HUKUM

Manullang

WELCOME TO MANULLANG BLOG ADVOKAT & LEGAL CONSULTANT

Sabtu, 18 Mei 2013

HUKUM PERIKATAN DAN PERJANJIAN


Dalam hukum di Indonesia, perikatan atau perjanjian diatur dalam Burgerlijk Wetboek atau Kitab Undang-undang Hukum Perdata pada buku ke III. Perikatan adalah suatu persepakatan antara dua belah pihak atau lebih yang mengikat pihak-pihak yang terlibat di dalamnya. Tujuan perikatan adalah mendapat prestasi, yakni memberi sesuatu, melakukan suatu perbuatan atau tidak melakukan suatu perbuatan. Sesuai dengan pasal 1234 BW, bahwa "tiap-tiap perikatan adalah untuk memberikan sesuatu, untuk berbuat sesuatu atau, untuk tidak berbuat sesuatu". Artinya suatu perikatan atau perjanjian itu bertujuan untuk menciptakan hukum yang mengikat dan harus dipatuhi oleh pihak yang terlibat di dalamnya.

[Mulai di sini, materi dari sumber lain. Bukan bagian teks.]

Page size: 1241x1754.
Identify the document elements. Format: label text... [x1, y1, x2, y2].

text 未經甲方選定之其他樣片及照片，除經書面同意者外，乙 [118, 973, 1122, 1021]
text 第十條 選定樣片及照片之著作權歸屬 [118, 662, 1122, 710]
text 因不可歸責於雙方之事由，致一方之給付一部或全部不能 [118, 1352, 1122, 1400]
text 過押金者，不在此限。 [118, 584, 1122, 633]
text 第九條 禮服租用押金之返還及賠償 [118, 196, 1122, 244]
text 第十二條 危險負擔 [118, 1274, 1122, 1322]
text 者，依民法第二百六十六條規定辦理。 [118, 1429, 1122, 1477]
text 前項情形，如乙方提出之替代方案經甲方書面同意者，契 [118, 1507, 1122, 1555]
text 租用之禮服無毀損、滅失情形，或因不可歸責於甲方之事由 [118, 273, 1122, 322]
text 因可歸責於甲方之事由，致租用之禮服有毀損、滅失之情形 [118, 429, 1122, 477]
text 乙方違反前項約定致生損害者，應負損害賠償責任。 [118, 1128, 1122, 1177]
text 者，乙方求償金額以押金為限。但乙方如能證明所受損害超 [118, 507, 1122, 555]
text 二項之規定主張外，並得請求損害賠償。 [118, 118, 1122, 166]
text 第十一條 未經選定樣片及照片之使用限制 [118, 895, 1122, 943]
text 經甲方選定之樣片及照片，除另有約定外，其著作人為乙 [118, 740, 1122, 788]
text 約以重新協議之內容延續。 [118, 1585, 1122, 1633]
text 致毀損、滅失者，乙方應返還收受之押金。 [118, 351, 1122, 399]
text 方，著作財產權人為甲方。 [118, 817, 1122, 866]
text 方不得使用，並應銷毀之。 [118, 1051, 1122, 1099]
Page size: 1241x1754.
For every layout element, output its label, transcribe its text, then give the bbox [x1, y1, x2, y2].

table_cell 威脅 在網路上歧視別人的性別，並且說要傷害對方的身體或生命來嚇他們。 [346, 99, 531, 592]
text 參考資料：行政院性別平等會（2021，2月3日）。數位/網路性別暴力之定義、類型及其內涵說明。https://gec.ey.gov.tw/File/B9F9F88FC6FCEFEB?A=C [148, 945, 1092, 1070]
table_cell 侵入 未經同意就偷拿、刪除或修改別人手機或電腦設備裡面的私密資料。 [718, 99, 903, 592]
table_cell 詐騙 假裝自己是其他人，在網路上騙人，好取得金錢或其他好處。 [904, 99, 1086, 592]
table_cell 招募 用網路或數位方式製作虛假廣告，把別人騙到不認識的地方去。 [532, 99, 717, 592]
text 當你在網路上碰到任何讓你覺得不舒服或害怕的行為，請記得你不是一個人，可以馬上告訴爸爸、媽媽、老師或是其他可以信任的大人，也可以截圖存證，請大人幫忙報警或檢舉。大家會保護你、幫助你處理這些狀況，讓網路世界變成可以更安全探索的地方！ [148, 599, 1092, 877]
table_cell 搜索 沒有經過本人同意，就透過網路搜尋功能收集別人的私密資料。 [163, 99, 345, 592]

Sumbernya berasal dari undang-undang. Adapun syarat sah perjanjian atau perikatan merujuk pada pasal 1320 BW adalah
1. sepakat mereka yang mengikatkan dirinya,
2. kecakapan untuk membuat suatu perikatan,
3. suatu hal tertentu, dan
4. suatu sebab yang halal.

Poin pertama, "sepakat mereka yang mengikatkan dirinya" artinya adalah pihak-pihak yang membuat suatu perikatan harus mencapai kata sepakat. Poin kedua, "kecakapan untuk membuat suatu perikatan" artinya pihak-pihak yang membuat suatu perikatan harus cakap atau mampu bertanggung jawab secara hukum. Poin ketiga, "suatu hal tertentu" artinya suatu perikatan dikatakan sah bila adanya hal atau obyek tertentu. Poin keempat, "suatu sebab yang halal" artinya suatu perikatan dikatakan sah bila disepakatinya perikatan karena suatu sebab yang halal atau legal.

Dari penjelasan di atas, poin pertama dan kedua merupakan syarat obyektif, maksudnya bila terdapat paksaan, ceroboh / kelalaian atau penipuan maka perikatan tersebut tidak sah karena dapat dimungkinkan bahwa pihak-pihak yang bersangkutan tidak mencapai kata sepakat atau salah satu pihak tidak cakap hukum. Sehingga tidak memenuhi syarat-syarat obyektif. Atau dapat juga dibatalkan melalui upaya-upaya hukum.

Sedangkan poin ketiga dan keempat merupakan syarat subyektif. Perikatan yang tidak memenuhi syarat subyektif seperti sebab perikatan yang melanggar hukum atau tidak adanya obyek perikatan, maka perikatan tersebut otomatis batal demi hukum tanpa melakukan upaya hukum.

Hapusnya suatu perikatan atau perjanjian apabila dipenuhinya prestasi yang telah disepakati, percampuran harta misalnya akibat perkawinan atau berubahnya obyek dalam perikatan yang telah disepakati bersama sehingga timbulnya perikatan baru.